> Deine Aufgaben
1. Aktualisiere den Text über das neue Gesetz zu Leiharbeit und Werkverträgen: Gib ihn beginnend bei „Das neue Gesetz“ und endend bei „Niedriglöhnen ausgebeutet werden.“ erneut wieder und setze dabei „Koalition“ an die Stelle von „Bundesregierung“.
2. Forme die Zeilen, die unten auf den Text folgen, vollständig in eine nummerierte Liste um und lass dabei Leerzeilen weg. Die Bildverweise gehören nicht in die Antwort.

Neues Gesetz zementiert Leiharbeit und Werkverträge

Das neue Gesetz der Bundesregierung zur Regelung von Leiharbeit und Werkverträgen ändert nichts an der Lage der weit über einer Million Arbeiter, die in diesen Bereichen zu Niedriglöhnen ausgebeutet werden.

Das Gesetz erfüllt im Wesentlichen zwei Aufgaben: Es stärkt die Rolle der Gewerkschaften und Betriebsräte, die sich beschwert hatten, dass sie die Kontrolle über die wachsende Unzufriedenheit in den Betrieben verlieren, wenn Arbeiter ohne ihre Mitwirkung zu völlig unterschiedlichen Bedingungen für dieselbe Arbeit eingesetzt werden. Die IG Metall hatte deshalb im vergangenen Herbst sogar Proteste organisiert. Und es verschafft den Unternehmen mehr Rechtssicherheit beim Einsatz von Arbeitern zu Niedriglöhnen.

„Metallarbeitgeber zufrieden mit neuen Regelungen“, titelte Die Zeit, nachdem Arbeitsministerin Andrea Nahles (SPD) am Dienstagabend mit ihrem in der Regierung abgestimmten Gesetzesentwurf vor die Presse getreten war.

> Zeilen zur Aufgabe
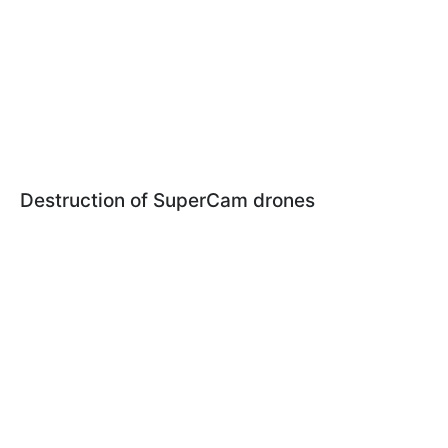
Destruction of SuperCam drones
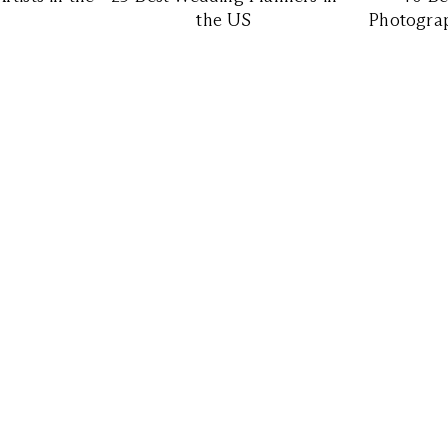
the US
Photograp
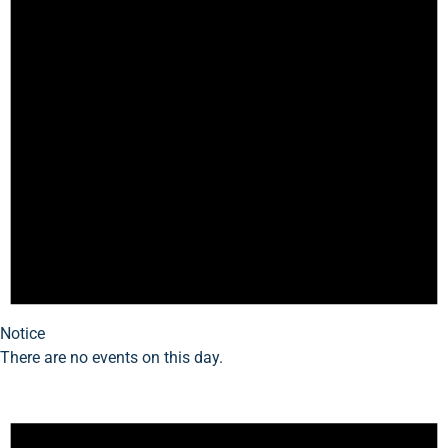
Notice
There are no events on this day.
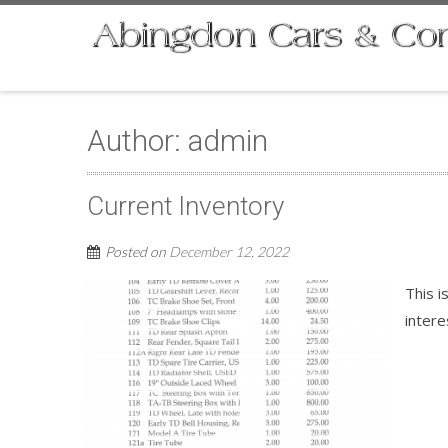
Author:
admin
Current Inventory
Posted on
December 12, 2022
This i
intere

> Lösungen
1.
Das neue Gesetz der Koalition zur Regelung von Leiharbeit und Werkverträgen ändert nichts an der Lage der weit über einer Million Arbeiter, die in diesen Bereichen zu Niedriglöhnen ausgebeutet werden.

2.
1. Destruction of SuperCam drones
2. the US
3. Photograp
4. Notice
5. There are no events on this day.
6. Author:
7. admin
8. Current Inventory
9. Posted on
10. December 12, 2022
11. This i
12. intere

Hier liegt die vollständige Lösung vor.